EXERCISE AIM.
Output the part of the items that opens with the line containing "pose: elev=285.6 azim=216.4" and closes with the line containing "Dot at: (161, 187)", both ends included, as a JSON list of strings with one string per line and blank lines left out. Include no other lines.

DATASET RECORDS.
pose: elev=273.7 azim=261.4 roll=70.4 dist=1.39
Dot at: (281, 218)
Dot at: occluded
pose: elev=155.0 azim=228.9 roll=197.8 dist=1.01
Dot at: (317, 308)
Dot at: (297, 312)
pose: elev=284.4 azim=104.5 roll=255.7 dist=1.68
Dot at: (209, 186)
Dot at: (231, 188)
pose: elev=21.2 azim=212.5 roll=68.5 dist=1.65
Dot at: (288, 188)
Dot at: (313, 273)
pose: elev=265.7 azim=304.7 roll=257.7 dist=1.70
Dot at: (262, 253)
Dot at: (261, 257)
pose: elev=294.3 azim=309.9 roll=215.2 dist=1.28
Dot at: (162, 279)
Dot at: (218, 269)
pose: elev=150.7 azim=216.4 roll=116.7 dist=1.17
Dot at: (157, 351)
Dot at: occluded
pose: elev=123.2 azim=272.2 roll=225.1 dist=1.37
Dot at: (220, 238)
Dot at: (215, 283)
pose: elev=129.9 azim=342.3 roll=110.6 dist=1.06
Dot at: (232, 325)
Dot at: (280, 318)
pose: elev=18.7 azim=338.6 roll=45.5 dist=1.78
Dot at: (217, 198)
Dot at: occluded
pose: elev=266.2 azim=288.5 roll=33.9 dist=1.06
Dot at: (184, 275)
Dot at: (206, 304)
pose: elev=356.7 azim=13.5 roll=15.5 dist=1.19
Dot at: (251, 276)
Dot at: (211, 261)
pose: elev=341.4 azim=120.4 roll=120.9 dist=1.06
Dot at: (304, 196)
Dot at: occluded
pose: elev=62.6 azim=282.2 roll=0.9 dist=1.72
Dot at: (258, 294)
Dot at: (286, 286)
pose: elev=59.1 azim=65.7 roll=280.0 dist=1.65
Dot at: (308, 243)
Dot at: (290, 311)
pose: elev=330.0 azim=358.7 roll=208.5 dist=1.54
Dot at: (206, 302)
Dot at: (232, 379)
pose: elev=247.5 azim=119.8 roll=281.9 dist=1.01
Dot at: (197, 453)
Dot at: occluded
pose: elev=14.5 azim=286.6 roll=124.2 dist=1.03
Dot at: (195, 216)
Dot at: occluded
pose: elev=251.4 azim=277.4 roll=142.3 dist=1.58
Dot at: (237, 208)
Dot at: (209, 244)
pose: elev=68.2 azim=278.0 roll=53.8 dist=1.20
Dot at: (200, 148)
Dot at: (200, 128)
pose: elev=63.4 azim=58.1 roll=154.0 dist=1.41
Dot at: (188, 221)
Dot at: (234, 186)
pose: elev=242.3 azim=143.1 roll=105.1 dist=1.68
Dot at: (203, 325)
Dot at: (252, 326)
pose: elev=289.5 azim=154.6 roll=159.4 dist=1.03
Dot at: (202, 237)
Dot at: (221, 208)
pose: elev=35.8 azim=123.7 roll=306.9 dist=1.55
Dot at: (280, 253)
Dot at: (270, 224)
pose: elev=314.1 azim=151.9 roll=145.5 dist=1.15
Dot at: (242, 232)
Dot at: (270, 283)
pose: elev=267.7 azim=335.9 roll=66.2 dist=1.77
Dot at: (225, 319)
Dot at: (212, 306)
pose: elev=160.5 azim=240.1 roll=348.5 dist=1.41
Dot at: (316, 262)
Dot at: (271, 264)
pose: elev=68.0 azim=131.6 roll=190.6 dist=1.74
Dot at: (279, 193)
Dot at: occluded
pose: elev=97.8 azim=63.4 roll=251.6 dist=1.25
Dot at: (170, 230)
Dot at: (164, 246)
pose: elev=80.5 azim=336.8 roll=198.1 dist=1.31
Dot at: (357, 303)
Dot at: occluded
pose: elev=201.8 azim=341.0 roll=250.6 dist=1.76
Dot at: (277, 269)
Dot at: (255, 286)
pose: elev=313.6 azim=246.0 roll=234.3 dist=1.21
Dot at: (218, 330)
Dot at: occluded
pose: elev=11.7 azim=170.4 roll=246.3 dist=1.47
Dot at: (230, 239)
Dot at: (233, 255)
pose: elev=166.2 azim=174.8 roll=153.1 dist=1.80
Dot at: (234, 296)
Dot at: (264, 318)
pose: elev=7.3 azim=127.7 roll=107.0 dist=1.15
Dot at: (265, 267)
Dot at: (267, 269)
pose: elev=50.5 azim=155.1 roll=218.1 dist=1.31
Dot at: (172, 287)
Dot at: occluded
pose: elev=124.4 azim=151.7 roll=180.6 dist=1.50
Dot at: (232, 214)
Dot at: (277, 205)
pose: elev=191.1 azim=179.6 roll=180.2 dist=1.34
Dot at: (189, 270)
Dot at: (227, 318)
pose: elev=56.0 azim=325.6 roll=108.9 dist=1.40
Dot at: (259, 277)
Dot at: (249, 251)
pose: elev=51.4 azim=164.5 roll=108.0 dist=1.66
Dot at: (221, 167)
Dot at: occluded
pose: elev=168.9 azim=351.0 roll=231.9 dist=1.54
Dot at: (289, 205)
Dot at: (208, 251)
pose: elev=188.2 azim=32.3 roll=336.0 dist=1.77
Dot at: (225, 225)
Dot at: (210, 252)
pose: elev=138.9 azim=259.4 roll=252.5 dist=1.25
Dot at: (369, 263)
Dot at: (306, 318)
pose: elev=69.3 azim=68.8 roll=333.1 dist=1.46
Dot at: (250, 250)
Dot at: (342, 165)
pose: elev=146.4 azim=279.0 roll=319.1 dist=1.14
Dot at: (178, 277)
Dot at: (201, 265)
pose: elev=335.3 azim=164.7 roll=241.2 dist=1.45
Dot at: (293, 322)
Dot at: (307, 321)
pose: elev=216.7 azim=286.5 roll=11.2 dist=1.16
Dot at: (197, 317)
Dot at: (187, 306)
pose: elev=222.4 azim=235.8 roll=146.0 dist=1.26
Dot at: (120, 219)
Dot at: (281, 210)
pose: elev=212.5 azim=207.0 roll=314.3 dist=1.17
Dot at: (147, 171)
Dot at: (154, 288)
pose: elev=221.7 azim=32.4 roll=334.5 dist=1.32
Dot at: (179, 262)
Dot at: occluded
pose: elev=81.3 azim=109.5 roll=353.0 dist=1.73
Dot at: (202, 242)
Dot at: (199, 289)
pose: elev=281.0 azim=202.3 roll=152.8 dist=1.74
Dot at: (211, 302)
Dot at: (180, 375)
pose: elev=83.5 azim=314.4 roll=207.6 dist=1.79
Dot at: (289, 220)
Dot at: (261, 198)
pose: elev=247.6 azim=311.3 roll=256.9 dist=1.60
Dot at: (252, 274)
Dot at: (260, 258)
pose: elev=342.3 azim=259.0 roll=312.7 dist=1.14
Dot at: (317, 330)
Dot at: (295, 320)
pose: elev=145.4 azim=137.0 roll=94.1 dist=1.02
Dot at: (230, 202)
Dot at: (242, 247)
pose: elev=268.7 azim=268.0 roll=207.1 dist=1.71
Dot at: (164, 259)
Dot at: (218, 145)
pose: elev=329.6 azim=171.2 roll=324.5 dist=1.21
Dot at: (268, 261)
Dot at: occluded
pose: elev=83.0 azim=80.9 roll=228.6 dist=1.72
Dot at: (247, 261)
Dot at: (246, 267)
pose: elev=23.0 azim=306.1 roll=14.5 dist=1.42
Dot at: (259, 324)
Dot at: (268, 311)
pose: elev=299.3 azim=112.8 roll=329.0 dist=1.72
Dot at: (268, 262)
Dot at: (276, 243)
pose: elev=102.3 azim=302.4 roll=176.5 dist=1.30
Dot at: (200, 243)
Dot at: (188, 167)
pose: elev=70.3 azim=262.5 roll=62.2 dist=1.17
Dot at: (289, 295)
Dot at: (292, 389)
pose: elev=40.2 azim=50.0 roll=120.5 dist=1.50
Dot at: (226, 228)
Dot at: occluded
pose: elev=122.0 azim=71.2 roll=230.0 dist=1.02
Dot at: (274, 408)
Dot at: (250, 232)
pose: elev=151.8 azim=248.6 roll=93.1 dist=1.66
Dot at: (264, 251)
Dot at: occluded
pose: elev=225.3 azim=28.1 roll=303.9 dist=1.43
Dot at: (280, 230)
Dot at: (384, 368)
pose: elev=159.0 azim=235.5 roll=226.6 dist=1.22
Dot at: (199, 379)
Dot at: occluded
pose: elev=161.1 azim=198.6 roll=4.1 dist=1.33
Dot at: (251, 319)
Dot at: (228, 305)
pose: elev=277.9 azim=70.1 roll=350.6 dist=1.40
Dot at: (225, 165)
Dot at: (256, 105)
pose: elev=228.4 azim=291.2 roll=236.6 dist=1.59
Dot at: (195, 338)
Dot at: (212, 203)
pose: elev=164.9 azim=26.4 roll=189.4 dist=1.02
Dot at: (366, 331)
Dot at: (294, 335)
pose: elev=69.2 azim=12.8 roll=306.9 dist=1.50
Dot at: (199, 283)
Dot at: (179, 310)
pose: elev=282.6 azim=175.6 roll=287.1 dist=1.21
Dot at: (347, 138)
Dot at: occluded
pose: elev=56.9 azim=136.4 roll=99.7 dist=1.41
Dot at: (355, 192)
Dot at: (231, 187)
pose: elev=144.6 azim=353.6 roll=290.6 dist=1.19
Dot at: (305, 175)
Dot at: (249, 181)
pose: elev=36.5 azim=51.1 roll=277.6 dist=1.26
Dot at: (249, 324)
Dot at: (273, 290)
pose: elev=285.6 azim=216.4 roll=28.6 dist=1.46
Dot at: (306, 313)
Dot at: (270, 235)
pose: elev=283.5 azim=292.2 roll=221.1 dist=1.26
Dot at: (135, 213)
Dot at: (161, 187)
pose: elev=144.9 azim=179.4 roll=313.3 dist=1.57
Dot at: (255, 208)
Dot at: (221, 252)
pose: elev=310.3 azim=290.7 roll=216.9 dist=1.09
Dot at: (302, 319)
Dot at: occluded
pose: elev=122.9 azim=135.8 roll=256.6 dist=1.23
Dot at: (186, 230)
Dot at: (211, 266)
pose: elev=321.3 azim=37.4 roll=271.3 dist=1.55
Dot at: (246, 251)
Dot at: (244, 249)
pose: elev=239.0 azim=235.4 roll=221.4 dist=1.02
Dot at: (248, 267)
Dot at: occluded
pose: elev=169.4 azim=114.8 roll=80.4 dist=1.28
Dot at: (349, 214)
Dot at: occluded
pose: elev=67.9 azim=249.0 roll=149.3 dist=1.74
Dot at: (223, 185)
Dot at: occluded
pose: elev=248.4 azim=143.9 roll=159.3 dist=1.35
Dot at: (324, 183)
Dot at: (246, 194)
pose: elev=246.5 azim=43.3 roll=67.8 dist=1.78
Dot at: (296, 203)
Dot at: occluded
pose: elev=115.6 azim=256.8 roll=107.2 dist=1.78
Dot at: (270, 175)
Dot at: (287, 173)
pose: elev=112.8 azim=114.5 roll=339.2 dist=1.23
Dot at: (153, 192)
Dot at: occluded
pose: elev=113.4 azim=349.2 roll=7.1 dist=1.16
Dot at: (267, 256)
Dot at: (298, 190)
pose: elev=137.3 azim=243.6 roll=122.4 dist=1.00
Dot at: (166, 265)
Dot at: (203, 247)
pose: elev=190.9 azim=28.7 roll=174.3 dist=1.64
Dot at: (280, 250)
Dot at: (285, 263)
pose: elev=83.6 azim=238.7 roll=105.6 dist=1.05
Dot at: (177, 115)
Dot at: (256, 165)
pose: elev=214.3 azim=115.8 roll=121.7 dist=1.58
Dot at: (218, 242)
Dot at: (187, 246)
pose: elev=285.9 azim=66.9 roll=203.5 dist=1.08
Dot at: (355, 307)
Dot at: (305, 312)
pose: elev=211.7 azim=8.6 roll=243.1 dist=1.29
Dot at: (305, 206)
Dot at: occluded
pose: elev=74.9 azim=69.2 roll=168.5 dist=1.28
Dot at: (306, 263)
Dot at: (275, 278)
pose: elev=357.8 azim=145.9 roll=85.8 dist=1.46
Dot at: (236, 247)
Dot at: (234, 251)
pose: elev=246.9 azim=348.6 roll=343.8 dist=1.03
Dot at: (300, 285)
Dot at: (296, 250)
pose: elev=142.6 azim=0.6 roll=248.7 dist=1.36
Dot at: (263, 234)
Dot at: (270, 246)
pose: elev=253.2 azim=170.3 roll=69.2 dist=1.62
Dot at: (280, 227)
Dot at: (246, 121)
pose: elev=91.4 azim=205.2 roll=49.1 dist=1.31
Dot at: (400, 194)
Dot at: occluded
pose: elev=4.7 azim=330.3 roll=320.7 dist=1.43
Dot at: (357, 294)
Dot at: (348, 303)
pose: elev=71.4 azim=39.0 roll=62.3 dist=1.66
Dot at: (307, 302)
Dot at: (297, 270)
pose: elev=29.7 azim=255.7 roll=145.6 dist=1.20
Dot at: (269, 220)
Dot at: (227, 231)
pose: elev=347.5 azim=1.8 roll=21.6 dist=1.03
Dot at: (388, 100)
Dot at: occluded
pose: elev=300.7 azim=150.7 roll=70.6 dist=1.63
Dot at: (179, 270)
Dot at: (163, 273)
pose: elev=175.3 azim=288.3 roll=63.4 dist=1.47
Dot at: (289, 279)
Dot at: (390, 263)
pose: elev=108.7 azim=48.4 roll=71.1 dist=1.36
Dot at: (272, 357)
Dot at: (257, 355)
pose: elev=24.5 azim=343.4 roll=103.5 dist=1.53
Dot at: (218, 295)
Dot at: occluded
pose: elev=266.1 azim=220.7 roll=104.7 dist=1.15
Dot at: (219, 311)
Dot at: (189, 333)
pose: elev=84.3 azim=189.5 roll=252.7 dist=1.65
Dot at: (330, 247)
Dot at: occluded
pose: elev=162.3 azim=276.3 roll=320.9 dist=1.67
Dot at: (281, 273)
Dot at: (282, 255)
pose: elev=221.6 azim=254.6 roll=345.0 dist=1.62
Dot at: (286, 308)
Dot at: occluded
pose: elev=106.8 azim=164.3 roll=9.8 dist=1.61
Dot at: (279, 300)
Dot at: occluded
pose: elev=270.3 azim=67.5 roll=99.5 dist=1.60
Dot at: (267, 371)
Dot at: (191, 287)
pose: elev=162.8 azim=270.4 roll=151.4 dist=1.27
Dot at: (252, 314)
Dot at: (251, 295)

EXERCISE RESPONSE.
[
  "pose: elev=285.6 azim=216.4 roll=28.6 dist=1.46",
  "Dot at: (306, 313)",
  "Dot at: (270, 235)",
  "pose: elev=283.5 azim=292.2 roll=221.1 dist=1.26",
  "Dot at: (135, 213)",
  "Dot at: (161, 187)"
]